▶ [PROBLEM TO SOLVE] Which lines run from the one containing "(Genetic, Q-Learning, A*)" to the end of the records? Write them out exactly, both ends included, and nothing else.

▶ [TASK INPUTS]
===============
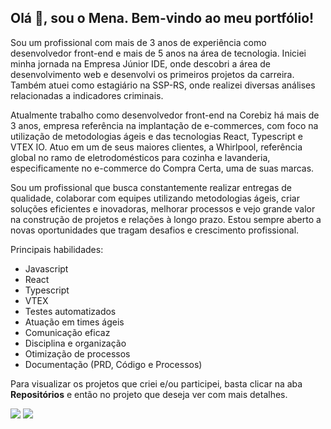 ## Olá 👋, sou o Mena. Bem-vindo ao meu portfólio!

Sou um profissional com mais de 3 anos de experiência como desenvolvedor front-end e mais de 5 anos na área de tecnologia. Iniciei minha jornada na Empresa Júnior IDE, onde descobri a área de desenvolvimento web e desenvolvi os primeiros projetos da carreira. Também atuei como estagiário na SSP-RS, onde realizei diversas análises relacionadas a indicadores criminais.

Atualmente trabalho como desenvolvedor front-end na Corebiz há mais de 3 anos, empresa referência na implantação de e-commerces, com foco na utilização de metodologias ágeis e das tecnologias React, Typescript e VTEX IO. Atuo em um de seus maiores clientes, a Whirlpool, referência global no ramo de eletrodomésticos para cozinha e lavanderia, especificamente no e-commerce do Compra Certa, uma de suas marcas.

Sou um profissional que busca constantemente realizar entregas de qualidade, colaborar com equipes utilizando metodologias ágeis, criar soluções eficientes e inovadoras, melhorar processos e vejo grande valor na construção de projetos e relações à longo prazo. Estou sempre aberto a novas oportunidades que tragam desafios e crescimento profissional.

Principais habilidades:
- Javascript
- React
- Typescript
- VTEX
- Testes automatizados
- Atuação em times ágeis
- Comunicação eficaz
- Disciplina e organização
- Otimização de processos
- Documentação (PRD, Código e Processos)

Para visualizar os projetos que criei e/ou participei, basta clicar na aba **Repositórios** e então no projeto que deseja ver com mais detalhes.

<div> 
  <a href = "mailto:rodrigo.mena8632@gmail.com"><img src="https://img.shields.io/badge/-Gmail-%23333?style=for-the-badge&logo=gmail&logoColor=white" target="_blank"></a>
  <a href="https://www.linkedin.com/in/rmmena/" target="_blank"><img src="https://img.shields.io/badge/-LinkedIn-%230077B5?style=for-the-badge&logo=linkedin&logoColor=white" target="_blank"></a> 
</div>
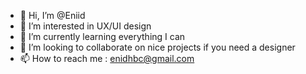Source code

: - 👋 Hi, I’m @Eniid
- 👀 I’m interested in UX/UI design
- 🌱 I’m currently learning everything I can
- 💞️ I’m looking to collaborate on nice projects if you need a designer 
- 📫 How to reach me : enidhbc@gmail.com

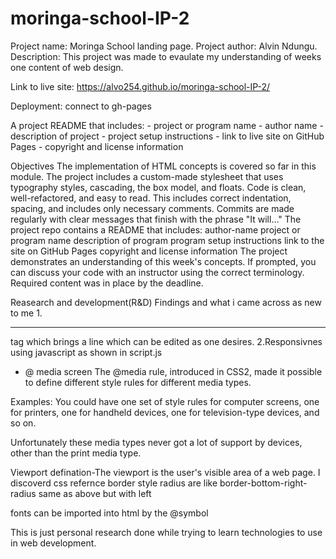 # moringa-school-IP-2

Project name: Moringa School landing page.
Project author: Alvin Ndungu.
Description: This project was made to evaulate my understanding of weeks one content of web design.

Link to live site: https://alvo254.github.io/moringa-school-IP-2/

Deployment: connect to gh-pages 

A project README that includes: - project or program name - author name - description of project - project setup instructions - link to live site on GitHub Pages - copyright and license information


Objectives
The implementation of HTML concepts is covered so far in this module.
The project includes a custom-made stylesheet that uses typography styles, cascading, the box model, and floats.
Code is clean, well-refactored, and easy to read. This includes correct indentation, spacing, and includes only necessary comments.
Commits are made regularly with clear messages that finish with the phrase "It will…"
The project repo contains a README that includes:
author-name
project or program name
description of program
program setup instructions
link to the site on GitHub Pages
copyright and license information
The project demonstrates an understanding of this week's concepts. If prompted, you can discuss your code with an instructor using the correct terminology.
Required content was in place by the deadline.




Reasearch and development(R&D)
Findings and what i came across as new to me
1.<hr> tag which brings a line which can be edited as one desires.
2.Responsivnes using javascript as shown in script.js
- @ media screen
The @media rule, introduced in CSS2, made it possible to define different style rules for different media types.

Examples: You could have one set of style rules for computer screens, one for printers, one for handheld devices, one for television-type devices, and so on.

Unfortunately these media types never got a lot of support by devices, other than the print media type.

Viewport defination-The viewport is the user's visible area of a web page.
I discoverd css refernce 
border style radius are like
border-bottom-right-radius
same as above but with left

fonts can be imported into html by the @symbol

This is just personal research done while trying to learn technologies to use in web development.


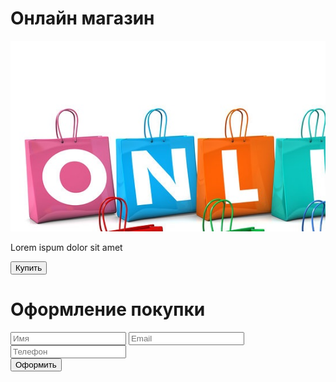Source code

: <!doctype html>
<html lang="ru">
<head>
    <meta charset="UTF-8">
    <meta name="viewport"
          content="width=device-width, user-scalable=no, initial-scale=1.0, maximum-scale=1.0, minimum-scale=1.0">
    <meta http-equiv="X-UA-Compatible" content="ie=edge">
    <title>Shop</title>
</head>
<body>
    <div id="main">
        <h1>Онлайн магазин</h1>
        <img src="Shop_online.jpg">
        <p>Lorem ispum dolor sit amet</p>
        <button id="buy">Купить</button>
    </div>
    <form id="form">
        <h1>Оформление покупки</h1>
        <input type="text" placeholder="Имя" id="user_name">
        <input type="text" placeholder="Email" id="user_email">
        <input type="text" placeholder="Телефон" id="user_phone">
        <div id="error"></div>
        <button id="order">Оформить</button>
    </form>
    <script src="https://telegram.org/js/telegram-web-app.js"></script>
    <script>
        let tg = window.Telegram.WebApp;
        let buy = document.getElementById("buy");
        let order = document.getElementById("order");
        tg.expand();
        buy.addEventListener('click', () => {
            document.getElementById("main").style.display = "none";
            document.getElementById("form").style.display = "block";
            document.getElementById("user_name").value = tg.initDataUnsafe.user.first_name  +  " " + tg.initDataUnsafe.user.last_name;
        });
        order.addEventListener("click", () => {
            document.getElementById("error").innerText = '';
            let name = document.getElementById("user_name").value;
            let email = document.getElementById("user_email").value;
            let phone = document.getElementById("user_phone").value;
            if(name.length  < 5) {
                document.getElementById("error").innerText = 'Ошибка в имени';
                return;
            }
            if(email.length  < 5) {
                document.getElementById("error").innerText = 'Ошибка в email';
                return;
            }
            if(phone.length  < 5) {
                document.getElementById("error").innerText = 'Ошибка в phone';
                return;
            }
            let data = {
                name: name,
                email: email,
                phone: phone
            }
            tg.sendData(JSON.stringify(data));

            tg.close();
        });
    </script>
</body>
</html>
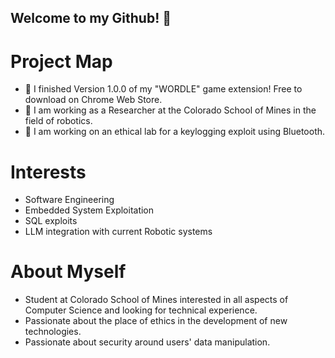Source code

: ## Welcome to my Github! 👋




# Project Map
- 🔭 I finished Version 1.0.0 of my "WORDLE" game extension! Free to download on Chrome Web Store.
- 🌱 I am working as a Researcher at the Colorado School of Mines in the field of robotics.
- 🌱 I am working on an ethical lab for a keylogging exploit using Bluetooth.


# Interests
- Software Engineering
- Embedded System Exploitation
- SQL exploits
- LLM integration with current Robotic systems

# About Myself
- Student at Colorado School of Mines interested in all aspects of Computer Science and looking for technical experience.
- Passionate about the place of ethics in the development of new technologies.
- Passionate about security around users' data manipulation.

<!--
**CryptoCow0/CryptoCow0** is a ✨ _special_ ✨ repository because its `README.md` (this file) appears on your GitHub profile.

Here are some ideas to get you started:

- 🔭 I’m currently working on ...
- 🌱 I’m currently learning ...
- 👯 I’m looking to collaborate on ...
- 🤔 I’m looking for help with ...
- 💬 Ask me about ...
- 📫 How to reach me: ...
- 😄 Pronouns: ...
- ⚡ Fun fact: ...
-->

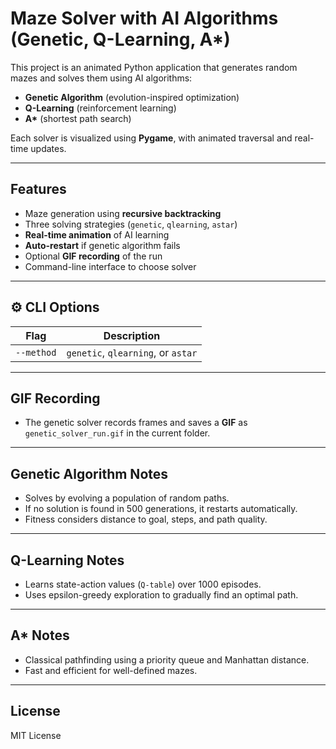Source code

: #  Maze Solver with AI Algorithms (Genetic, Q-Learning, A*)

This project is an animated Python application that generates random mazes and solves them using AI algorithms:

-  **Genetic Algorithm** (evolution-inspired optimization)
-  **Q-Learning** (reinforcement learning)
-  **A\*** (shortest path search)

Each solver is visualized using **Pygame**, with animated traversal and real-time updates.

---

##  Features

-  Maze generation using **recursive backtracking**
-  Three solving strategies (`genetic`, `qlearning`, `astar`)
-  **Real-time animation** of AI learning
-  **Auto-restart** if genetic algorithm fails
-  Optional **GIF recording** of the run
-  Command-line interface to choose solver

---

## ⚙️ CLI Options

| Flag         | Description                           |
|--------------|---------------------------------------|
| `--method`   | `genetic`, `qlearning`, or `astar`    |

---

##  GIF Recording

- The genetic solver records frames and saves a **GIF** as `genetic_solver_run.gif` in the current folder.

---

##  Genetic Algorithm Notes

- Solves by evolving a population of random paths.
- If no solution is found in 500 generations, it restarts automatically.
- Fitness considers distance to goal, steps, and path quality.

---

##  Q-Learning Notes

- Learns state-action values (`Q-table`) over 1000 episodes.
- Uses epsilon-greedy exploration to gradually find an optimal path.

---

##  A* Notes

- Classical pathfinding using a priority queue and Manhattan distance.
- Fast and efficient for well-defined mazes.


---

##  License

MIT License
===============
▶ [RESULT OF THE TASK]
: #  Maze Solver with AI Algorithms (Genetic, Q-Learning, A*)

This project is an animated Python application that generates random mazes and solves them using AI algorithms:

-  **Genetic Algorithm** (evolution-inspired optimization)
-  **Q-Learning** (reinforcement learning)
-  **A\*** (shortest path search)

Each solver is visualized using **Pygame**, with animated traversal and real-time updates.

---

##  Features

-  Maze generation using **recursive backtracking**
-  Three solving strategies (`genetic`, `qlearning`, `astar`)
-  **Real-time animation** of AI learning
-  **Auto-restart** if genetic algorithm fails
-  Optional **GIF recording** of the run
-  Command-line interface to choose solver

---

## ⚙️ CLI Options

| Flag         | Description                           |
|--------------|---------------------------------------|
| `--method`   | `genetic`, `qlearning`, or `astar`    |

---

##  GIF Recording

- The genetic solver records frames and saves a **GIF** as `genetic_solver_run.gif` in the current folder.

---

##  Genetic Algorithm Notes

- Solves by evolving a population of random paths.
- If no solution is found in 500 generations, it restarts automatically.
- Fitness considers distance to goal, steps, and path quality.

---

##  Q-Learning Notes

- Learns state-action values (`Q-table`) over 1000 episodes.
- Uses epsilon-greedy exploration to gradually find an optimal path.

---

##  A* Notes

- Classical pathfinding using a priority queue and Manhattan distance.
- Fast and efficient for well-defined mazes.


---

##  License

MIT License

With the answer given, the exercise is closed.